Adjust the installer config for APPUiO Cloud

yq -i eval -i ".metadata.name = \"${APPUIO_CLOUD_ZONE}\"" \
  "${INSTALLER_DIR}/install-config.yaml"

Work through the following sections of the install guide for your cloud provider
- cloudscale.ch
  - Run the OpenShift Installer
  - Terraform Cluster Config
- Exoscale
  - Run the OpenShift Installer
  - Terraform Cluster Config

Adjust the Terraform cluster config

yq -i eval '.classes += ["global.apps.appuio-cloud-zone"]' "${CLUSTER_ID}.yml"
yq -i eval ".parameters.openshift4_terraform.terraform_variables.cluster_name = \"${APPUIO_CLOUD_ZONE}\"" \
  "${CLUSTER_ID}.yml"

For cloudscale.ch

yq -i eval ".parameters.openshift4_terraform.terraform_variables.infra_flavor = \"plus-32-4\"" \
  "${CLUSTER_ID}.yml"

For Exoscale

yq -i eval ".parameters.openshift4_terraform.terraform_variables.infra_size = \"Huge\"" \
  "${CLUSTER_ID}.yml"

Storage node sizing is predefined for Exoscale in the global.apps.appuio-cloud-zone class.

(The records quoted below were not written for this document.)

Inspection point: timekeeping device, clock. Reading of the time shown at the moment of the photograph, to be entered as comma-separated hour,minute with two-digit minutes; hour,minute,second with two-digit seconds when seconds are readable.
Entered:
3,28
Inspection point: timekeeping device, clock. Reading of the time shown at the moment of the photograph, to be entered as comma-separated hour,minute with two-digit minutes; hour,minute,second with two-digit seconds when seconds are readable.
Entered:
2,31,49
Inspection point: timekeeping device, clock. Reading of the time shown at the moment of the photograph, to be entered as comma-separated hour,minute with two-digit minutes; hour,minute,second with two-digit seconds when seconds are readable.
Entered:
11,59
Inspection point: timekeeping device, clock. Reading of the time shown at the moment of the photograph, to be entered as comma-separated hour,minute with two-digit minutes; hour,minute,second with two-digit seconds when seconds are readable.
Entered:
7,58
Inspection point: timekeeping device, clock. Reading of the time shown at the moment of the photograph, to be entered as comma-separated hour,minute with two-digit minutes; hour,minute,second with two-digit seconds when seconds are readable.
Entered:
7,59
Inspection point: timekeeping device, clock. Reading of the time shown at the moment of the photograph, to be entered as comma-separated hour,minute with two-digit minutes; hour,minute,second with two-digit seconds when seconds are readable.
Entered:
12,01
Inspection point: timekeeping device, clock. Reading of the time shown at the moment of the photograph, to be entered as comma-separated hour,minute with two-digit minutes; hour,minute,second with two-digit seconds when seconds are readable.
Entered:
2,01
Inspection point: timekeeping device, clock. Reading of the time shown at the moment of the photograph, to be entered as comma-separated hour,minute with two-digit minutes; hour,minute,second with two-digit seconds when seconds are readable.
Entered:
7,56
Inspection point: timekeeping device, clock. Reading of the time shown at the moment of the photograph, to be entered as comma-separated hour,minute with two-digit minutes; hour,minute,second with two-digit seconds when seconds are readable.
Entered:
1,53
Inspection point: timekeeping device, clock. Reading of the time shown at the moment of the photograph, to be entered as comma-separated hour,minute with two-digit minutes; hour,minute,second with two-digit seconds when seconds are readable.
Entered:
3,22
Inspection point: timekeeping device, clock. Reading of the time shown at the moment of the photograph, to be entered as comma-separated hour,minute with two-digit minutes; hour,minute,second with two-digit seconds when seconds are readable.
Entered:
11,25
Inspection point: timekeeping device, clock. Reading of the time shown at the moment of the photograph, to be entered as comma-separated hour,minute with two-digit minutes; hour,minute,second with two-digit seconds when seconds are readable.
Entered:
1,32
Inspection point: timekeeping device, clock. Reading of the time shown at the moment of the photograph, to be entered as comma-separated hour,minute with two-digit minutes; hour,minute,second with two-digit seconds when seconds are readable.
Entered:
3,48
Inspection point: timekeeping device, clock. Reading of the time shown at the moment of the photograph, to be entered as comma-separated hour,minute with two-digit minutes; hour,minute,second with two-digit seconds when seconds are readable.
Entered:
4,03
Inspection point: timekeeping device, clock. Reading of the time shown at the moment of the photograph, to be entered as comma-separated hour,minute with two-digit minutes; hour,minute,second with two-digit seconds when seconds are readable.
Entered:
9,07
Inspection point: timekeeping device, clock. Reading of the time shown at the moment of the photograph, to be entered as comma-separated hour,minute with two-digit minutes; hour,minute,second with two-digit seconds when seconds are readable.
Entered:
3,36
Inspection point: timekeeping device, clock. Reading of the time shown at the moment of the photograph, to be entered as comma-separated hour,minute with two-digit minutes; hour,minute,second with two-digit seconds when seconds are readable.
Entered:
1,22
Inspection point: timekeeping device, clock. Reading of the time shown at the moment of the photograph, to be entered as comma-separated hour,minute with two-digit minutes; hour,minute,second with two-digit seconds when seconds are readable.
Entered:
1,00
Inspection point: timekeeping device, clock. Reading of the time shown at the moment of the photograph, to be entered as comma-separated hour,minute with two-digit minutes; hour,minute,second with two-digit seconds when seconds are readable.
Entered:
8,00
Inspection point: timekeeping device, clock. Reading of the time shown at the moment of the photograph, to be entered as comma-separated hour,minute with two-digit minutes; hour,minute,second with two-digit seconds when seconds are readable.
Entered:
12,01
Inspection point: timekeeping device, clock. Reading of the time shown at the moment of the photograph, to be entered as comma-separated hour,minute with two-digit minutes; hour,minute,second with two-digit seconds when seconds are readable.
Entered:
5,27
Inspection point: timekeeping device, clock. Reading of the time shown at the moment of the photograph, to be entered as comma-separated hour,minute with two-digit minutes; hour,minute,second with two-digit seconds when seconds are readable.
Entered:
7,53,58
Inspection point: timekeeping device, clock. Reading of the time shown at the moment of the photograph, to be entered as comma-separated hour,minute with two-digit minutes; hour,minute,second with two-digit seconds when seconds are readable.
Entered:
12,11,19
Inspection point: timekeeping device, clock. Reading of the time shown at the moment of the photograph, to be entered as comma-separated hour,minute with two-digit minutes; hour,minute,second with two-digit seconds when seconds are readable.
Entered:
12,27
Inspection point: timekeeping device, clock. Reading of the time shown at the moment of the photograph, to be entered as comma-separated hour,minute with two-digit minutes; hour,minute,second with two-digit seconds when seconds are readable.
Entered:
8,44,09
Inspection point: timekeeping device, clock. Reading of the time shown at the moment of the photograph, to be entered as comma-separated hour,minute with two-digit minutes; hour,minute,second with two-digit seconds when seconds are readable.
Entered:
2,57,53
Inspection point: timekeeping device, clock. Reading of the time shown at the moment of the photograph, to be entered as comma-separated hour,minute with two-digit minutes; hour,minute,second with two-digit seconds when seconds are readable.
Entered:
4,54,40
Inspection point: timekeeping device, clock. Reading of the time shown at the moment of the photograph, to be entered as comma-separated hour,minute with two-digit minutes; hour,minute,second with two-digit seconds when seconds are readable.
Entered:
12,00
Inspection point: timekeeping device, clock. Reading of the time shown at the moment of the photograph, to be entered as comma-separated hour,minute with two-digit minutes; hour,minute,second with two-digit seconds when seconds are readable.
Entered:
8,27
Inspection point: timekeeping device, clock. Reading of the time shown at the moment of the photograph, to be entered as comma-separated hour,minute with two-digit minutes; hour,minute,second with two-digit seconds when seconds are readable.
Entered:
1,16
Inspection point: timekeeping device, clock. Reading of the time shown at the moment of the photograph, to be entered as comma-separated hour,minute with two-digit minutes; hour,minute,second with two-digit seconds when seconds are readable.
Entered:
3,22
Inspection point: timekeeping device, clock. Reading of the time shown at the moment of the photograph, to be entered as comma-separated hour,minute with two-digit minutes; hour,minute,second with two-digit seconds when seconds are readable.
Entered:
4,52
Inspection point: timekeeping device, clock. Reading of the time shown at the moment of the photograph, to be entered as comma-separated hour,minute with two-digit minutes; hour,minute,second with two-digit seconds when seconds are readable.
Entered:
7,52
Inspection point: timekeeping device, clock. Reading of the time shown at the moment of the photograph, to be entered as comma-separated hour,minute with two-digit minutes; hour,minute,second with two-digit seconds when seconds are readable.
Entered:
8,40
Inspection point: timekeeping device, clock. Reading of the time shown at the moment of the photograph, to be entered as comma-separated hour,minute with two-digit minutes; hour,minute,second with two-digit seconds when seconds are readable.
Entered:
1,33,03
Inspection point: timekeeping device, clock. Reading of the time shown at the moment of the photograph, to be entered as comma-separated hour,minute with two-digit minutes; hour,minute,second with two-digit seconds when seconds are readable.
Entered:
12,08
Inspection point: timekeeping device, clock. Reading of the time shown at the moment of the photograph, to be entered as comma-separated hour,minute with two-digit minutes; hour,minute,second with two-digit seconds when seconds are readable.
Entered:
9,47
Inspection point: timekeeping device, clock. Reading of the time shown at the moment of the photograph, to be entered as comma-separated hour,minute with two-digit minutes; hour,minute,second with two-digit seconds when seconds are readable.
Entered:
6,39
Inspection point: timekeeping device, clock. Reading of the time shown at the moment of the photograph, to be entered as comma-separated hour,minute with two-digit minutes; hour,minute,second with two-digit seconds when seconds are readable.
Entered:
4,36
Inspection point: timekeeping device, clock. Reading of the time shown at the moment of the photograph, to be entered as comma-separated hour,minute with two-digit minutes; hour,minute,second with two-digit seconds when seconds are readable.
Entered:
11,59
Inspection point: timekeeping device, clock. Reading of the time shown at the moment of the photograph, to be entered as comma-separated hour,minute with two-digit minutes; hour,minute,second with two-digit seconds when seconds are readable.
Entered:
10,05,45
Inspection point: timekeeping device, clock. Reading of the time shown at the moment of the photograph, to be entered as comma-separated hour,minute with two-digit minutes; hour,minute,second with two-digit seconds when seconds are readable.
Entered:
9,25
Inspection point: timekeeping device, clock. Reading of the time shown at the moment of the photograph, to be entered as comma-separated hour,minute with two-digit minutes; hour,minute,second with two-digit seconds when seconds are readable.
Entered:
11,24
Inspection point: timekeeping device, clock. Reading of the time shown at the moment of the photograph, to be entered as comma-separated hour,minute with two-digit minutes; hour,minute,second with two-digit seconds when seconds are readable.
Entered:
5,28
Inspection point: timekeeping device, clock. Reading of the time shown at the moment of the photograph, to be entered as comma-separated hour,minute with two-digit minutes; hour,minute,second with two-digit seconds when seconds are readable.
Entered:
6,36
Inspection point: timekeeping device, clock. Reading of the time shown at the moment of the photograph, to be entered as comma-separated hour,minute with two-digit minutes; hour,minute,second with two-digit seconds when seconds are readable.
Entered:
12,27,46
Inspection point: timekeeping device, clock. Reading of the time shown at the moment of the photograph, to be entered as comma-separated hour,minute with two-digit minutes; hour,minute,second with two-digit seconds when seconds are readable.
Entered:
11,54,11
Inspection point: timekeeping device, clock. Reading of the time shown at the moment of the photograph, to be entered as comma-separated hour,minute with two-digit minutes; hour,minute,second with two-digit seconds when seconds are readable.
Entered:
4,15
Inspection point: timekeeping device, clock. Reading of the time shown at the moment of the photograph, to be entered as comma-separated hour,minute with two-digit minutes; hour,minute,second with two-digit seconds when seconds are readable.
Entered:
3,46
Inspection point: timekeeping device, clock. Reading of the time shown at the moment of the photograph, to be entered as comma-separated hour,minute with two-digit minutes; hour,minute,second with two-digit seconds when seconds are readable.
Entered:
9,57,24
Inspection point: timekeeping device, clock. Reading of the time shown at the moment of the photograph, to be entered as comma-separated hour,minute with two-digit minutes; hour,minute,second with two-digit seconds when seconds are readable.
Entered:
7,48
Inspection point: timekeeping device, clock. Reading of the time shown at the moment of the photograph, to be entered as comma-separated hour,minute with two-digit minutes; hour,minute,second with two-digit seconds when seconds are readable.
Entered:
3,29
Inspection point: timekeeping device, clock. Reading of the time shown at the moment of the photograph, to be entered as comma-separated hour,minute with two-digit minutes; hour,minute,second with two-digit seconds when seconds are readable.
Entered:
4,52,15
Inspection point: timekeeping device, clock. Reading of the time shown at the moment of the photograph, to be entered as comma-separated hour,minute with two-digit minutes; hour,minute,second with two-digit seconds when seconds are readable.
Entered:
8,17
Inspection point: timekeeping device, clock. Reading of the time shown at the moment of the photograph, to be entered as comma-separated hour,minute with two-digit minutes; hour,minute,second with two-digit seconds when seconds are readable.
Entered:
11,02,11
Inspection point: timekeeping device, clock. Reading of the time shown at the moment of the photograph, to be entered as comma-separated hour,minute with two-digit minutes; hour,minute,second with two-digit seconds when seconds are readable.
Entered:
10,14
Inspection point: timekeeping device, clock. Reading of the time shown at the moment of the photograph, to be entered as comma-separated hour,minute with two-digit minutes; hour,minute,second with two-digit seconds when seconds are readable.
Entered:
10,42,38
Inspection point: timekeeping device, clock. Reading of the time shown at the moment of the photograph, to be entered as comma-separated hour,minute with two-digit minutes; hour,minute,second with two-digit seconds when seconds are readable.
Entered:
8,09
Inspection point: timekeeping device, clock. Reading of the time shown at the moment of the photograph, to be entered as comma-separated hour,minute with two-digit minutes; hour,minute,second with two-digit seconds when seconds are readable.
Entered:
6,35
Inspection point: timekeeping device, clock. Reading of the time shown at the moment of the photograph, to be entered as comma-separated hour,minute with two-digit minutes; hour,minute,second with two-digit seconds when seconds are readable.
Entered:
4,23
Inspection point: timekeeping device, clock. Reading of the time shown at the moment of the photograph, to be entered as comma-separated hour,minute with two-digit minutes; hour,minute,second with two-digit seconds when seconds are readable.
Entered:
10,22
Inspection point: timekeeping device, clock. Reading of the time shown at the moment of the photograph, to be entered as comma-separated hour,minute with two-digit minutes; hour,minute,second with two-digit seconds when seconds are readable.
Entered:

If you want to change the size of the storage node, you can do so with the following commands:

yq -i eval ".parameters.openshift4_terraform.terraform_variables.storage_cluster_disk_size = 680 \ (1)
  "${CLUSTER_ID}.yml"

yq -i eval ".parameters.openshift4_terraform.terraform_variables.storage_count = 4 \ (2)
  "${CLUSTER_ID}.yml"

1	Size in GB
2	Nodes

Prepare APPUiO Cloud Agent Certificates

# Adjust the lifetime as necessary
lifetime=3650

servicename=webhook-service.appuio-cloud.svc
openssl req -x509 -newkey rsa:4096 -nodes -keyout webhook.key -out webhook.crt -days ${lifetime} -subj "/CN=$servicename" -addext "subjectAltName = DNS:$servicename"

Store keys in Vault

instance=appuio-cloud
parent="clusters/kv/${TENANT_ID}/${CLUSTER_ID}"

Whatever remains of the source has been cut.